2. If you want to end the conversation, end the conversation. The only attacks here are from you. Take the plank out of your own eye. Anyway, who are you to decide what is ethical and unethical? Were you there at the beginning of time? Were you there when humanity was made? You don't have the right. I suggest you take your own advice and "understand when the time is right to stop pointless replying."
http://www.progressiveu.org/blog/kariskoett
There is nothing wrong with it at all! If he wants to wear a dress, and he's comfortable doing it, and he has the courage to do it - let him! It's HIS special night. Prom is a memory you always keep with you. He's not going to have it now. It's discrimination.
Every year we have this thing called ska homecoming, there's like 50-75 of us and all of our local favorite ska bands play at a dancehall or venue. We all get dressed up in homecoming/prom dress and have the best time ever. I just want to say that although It seems like a great idea, you know equality for the genders, I will never forget when I walked in and saw a man wearing a short pink prom dress that he could barely zip up all the way with enough back hair to clothe a family sticking out. And the leg hair. Oh gosh. It was. It was horrible.
But have you ever seen a drag show, in which there are biologically male performers who put biologically female supermodels to shame? Granted, this is not true if every drag show, but there are some...
Point is, one guy screwing around and wearing a dress with no conviction should not stand as evidence of, well, anything, really.
http://www.progressiveu.org/blog/ediblewoman
that people fear what they don't understand, and what they don't understand they don't give it a chance. People these days let their ignorance take over. Its really sad and lame.
Unfortunately, it's not just "these days" that people have allowed ignorance to be their guide. That is a problem in history that inevitably repeats itself.

### WORK REQUEST A
In the comment thread about wearing a dress to prom, how many people attend the yearly ska homecoming?
### WORK REQUEST B
Continue the comment thread about wearing a dress to prom from its last comment.
The lines have nothing to do with this.

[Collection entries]
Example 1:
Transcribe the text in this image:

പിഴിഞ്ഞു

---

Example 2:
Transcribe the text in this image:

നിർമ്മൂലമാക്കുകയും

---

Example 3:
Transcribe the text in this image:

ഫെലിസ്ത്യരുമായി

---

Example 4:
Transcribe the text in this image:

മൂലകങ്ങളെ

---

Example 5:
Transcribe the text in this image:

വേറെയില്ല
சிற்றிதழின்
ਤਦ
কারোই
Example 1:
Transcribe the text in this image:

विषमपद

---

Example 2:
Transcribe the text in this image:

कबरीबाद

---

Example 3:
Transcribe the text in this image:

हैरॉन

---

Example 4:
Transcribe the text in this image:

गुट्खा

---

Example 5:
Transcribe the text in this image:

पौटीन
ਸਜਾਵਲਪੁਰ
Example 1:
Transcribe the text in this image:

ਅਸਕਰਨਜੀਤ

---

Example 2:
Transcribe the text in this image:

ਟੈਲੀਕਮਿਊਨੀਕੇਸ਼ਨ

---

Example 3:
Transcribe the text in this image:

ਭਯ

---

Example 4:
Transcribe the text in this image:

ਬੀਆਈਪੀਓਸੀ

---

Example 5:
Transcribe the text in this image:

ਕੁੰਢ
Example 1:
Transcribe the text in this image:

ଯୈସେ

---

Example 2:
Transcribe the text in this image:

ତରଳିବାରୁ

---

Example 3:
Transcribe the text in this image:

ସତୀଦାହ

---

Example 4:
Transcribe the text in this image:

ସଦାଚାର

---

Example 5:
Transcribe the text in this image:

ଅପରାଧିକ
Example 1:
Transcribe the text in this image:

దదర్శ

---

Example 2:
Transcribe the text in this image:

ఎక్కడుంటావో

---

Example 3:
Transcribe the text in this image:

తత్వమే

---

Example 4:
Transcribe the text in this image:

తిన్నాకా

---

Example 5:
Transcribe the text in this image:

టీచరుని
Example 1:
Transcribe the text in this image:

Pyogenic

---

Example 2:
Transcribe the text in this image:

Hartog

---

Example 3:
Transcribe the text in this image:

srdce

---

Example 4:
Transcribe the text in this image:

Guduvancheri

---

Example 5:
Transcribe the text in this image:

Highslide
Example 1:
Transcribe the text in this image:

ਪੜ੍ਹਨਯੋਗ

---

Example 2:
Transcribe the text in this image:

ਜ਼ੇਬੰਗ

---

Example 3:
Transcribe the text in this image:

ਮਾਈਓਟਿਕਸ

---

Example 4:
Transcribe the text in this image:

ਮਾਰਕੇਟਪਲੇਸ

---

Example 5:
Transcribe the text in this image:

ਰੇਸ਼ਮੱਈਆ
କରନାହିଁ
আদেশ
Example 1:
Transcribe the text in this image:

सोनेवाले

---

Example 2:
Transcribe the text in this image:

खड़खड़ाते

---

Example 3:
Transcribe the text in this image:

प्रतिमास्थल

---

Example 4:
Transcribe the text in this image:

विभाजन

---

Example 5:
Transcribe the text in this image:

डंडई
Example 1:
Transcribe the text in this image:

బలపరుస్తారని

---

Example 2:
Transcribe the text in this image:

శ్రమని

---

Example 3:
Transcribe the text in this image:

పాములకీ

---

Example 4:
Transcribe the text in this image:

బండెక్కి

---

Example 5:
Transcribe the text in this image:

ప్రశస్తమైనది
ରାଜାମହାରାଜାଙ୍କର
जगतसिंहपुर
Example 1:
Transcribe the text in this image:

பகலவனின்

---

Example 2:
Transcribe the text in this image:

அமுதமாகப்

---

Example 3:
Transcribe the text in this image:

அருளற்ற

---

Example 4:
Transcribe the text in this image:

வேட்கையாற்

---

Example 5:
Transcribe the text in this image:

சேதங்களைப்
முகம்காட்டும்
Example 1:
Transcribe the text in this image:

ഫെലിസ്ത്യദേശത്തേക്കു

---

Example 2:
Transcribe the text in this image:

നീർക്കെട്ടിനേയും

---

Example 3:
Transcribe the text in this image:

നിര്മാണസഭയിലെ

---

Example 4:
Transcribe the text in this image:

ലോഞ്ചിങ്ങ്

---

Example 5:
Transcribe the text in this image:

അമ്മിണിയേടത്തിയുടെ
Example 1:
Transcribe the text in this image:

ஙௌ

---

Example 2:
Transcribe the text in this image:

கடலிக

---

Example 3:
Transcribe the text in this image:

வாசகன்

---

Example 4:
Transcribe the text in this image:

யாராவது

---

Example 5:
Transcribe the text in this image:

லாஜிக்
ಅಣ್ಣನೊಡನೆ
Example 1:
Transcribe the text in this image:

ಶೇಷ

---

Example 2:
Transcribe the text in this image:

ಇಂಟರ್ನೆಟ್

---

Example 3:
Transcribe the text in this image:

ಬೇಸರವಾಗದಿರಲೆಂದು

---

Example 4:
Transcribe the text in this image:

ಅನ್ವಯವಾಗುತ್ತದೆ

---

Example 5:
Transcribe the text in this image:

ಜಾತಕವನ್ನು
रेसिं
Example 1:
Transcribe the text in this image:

### RESULT A
About 50 to 75 people.

### RESULT B
http://www.progressiveu.org/blog/kariskoett
Glare. You demonstrate right off that you know nothing about women such as I simply by categorizing me and others like me as simply a homosexual. See, what you dont know, is that sexuality and gender are two different things. The reason you dont know this is because you were born with a very, very male mind, in a male body. Before I had my surgery, I only dated women and thought that I was going to be a lesbian. 6 months later I was dating men, and they were usually old friends of mine who knew me before, because when they saw me in person they couldnt believe their eyes. I am nothing like that guy in the pink dress with leg hair. you would have no clue if you met me in fact you would probably look me up and down like every other guy and be attracted to me.
There are a LOT of people out there who are in a state of gender flux, there are some men who do not want to be women who act like them for one reason or another. There are those who do not know if they are transgendered or gay or just a cross dresser or what. These people often do things that arent smart, like wearing a dress with hairy legs. But if this kid did it all year, they cant ban her from the prom. Rarely will you ever know you met a successful transwoman because she is so good at looking normal, with normal clothes, hair and make up. They work normal jobs, they are housewives and mothers. People like you need to just get over it, and if you see a gender variant person, and dont like it, look the other way. You have no idea what they are going through.